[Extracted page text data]
····················
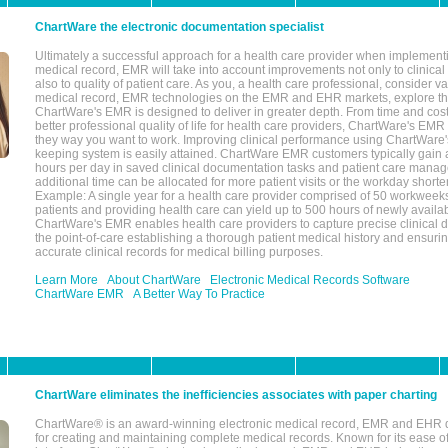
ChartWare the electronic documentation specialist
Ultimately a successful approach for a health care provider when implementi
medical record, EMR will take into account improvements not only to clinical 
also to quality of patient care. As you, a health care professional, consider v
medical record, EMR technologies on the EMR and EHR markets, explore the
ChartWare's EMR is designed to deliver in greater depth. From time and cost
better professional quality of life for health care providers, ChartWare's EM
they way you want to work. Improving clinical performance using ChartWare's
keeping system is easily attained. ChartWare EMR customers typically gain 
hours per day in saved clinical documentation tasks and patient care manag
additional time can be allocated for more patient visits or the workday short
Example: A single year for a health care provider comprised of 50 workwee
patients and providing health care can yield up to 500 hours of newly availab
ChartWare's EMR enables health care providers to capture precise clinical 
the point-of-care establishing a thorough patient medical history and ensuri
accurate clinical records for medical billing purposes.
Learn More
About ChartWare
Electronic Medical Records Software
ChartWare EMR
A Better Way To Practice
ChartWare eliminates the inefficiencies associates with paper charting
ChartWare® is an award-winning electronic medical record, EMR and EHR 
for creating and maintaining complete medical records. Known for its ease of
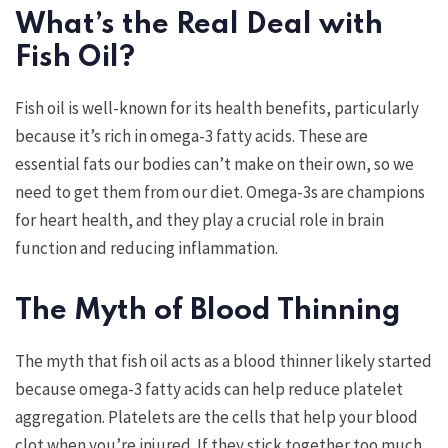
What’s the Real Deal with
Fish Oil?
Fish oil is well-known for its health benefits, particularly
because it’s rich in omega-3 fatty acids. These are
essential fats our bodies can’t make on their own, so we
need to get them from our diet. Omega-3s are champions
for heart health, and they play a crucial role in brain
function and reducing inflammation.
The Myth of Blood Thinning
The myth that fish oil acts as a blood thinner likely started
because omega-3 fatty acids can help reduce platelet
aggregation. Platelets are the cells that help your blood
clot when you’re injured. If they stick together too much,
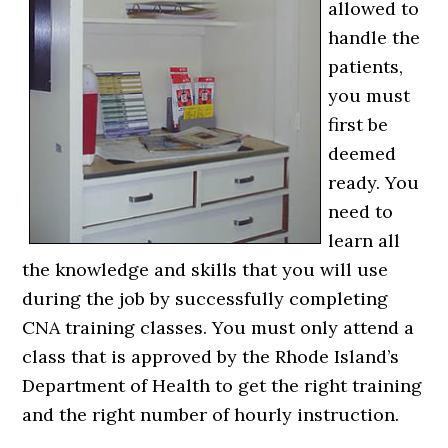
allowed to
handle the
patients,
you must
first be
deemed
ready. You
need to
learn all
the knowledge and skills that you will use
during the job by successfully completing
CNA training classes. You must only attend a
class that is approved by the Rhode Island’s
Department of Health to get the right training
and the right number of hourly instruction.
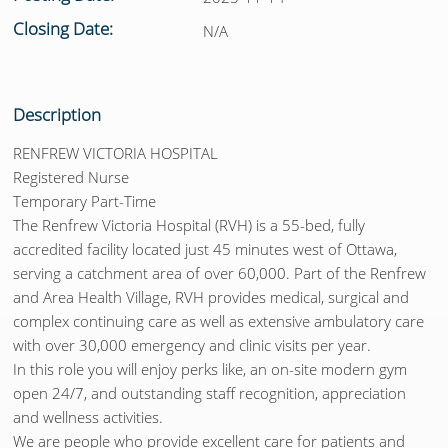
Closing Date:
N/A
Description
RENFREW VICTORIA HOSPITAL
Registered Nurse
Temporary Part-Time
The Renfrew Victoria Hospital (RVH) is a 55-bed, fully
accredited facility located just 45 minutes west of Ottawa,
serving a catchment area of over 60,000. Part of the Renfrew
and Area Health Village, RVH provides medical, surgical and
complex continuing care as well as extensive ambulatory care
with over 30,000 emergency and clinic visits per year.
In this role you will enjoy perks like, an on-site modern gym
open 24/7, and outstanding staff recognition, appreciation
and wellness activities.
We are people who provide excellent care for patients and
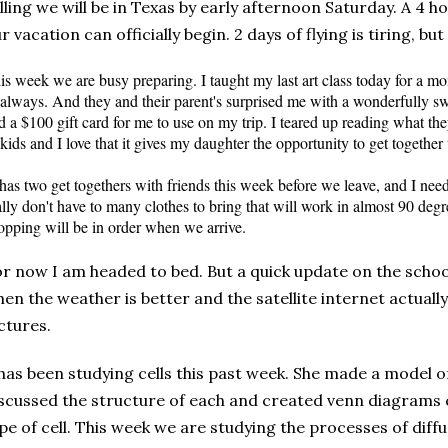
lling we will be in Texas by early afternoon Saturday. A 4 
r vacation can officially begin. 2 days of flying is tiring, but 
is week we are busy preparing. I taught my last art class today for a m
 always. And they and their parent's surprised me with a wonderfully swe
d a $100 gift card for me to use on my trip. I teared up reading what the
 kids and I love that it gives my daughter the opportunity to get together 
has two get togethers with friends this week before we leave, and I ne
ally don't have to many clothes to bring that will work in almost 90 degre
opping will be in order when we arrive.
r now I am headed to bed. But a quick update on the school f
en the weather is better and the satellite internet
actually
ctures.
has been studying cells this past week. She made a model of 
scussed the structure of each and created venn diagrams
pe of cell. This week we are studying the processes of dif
····················
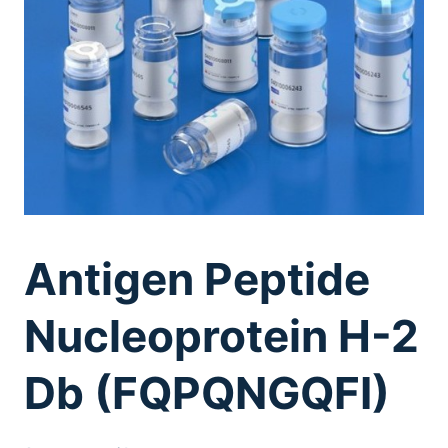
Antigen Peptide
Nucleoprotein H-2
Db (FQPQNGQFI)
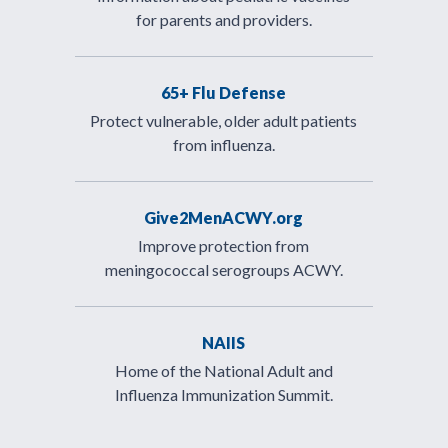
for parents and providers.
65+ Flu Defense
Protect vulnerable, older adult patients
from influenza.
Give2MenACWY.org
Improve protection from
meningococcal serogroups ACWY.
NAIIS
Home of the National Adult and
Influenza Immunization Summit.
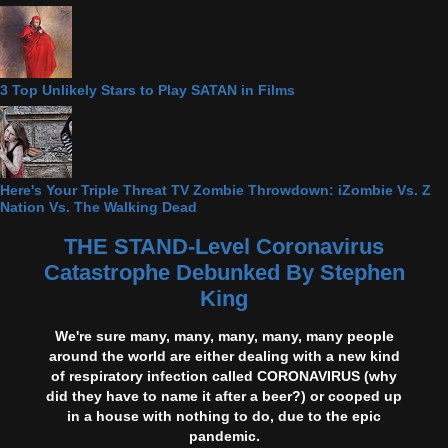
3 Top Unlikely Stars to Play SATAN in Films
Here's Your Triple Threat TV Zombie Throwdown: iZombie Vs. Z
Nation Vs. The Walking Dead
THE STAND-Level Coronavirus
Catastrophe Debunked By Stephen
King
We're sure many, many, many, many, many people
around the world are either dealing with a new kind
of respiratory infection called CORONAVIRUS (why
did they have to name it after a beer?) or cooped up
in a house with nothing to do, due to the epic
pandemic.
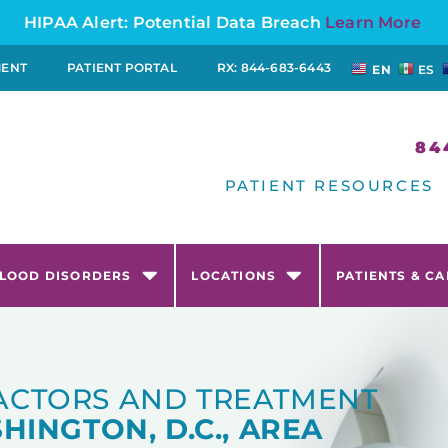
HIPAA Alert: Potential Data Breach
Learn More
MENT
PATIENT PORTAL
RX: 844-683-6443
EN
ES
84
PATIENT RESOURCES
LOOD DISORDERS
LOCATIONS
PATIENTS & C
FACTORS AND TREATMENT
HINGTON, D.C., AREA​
····················
Aim of the task: Using the records above, restate word for word the lines from the one with "en the weather" through the one with "pe of cell.", both included.

Task result:
en the weather is better and the satellite internet
actually
ctures.
has been studying cells this past week. She made a model of 
scussed the structure of each and created venn diagrams
pe of cell. This week we are studying the processes of dif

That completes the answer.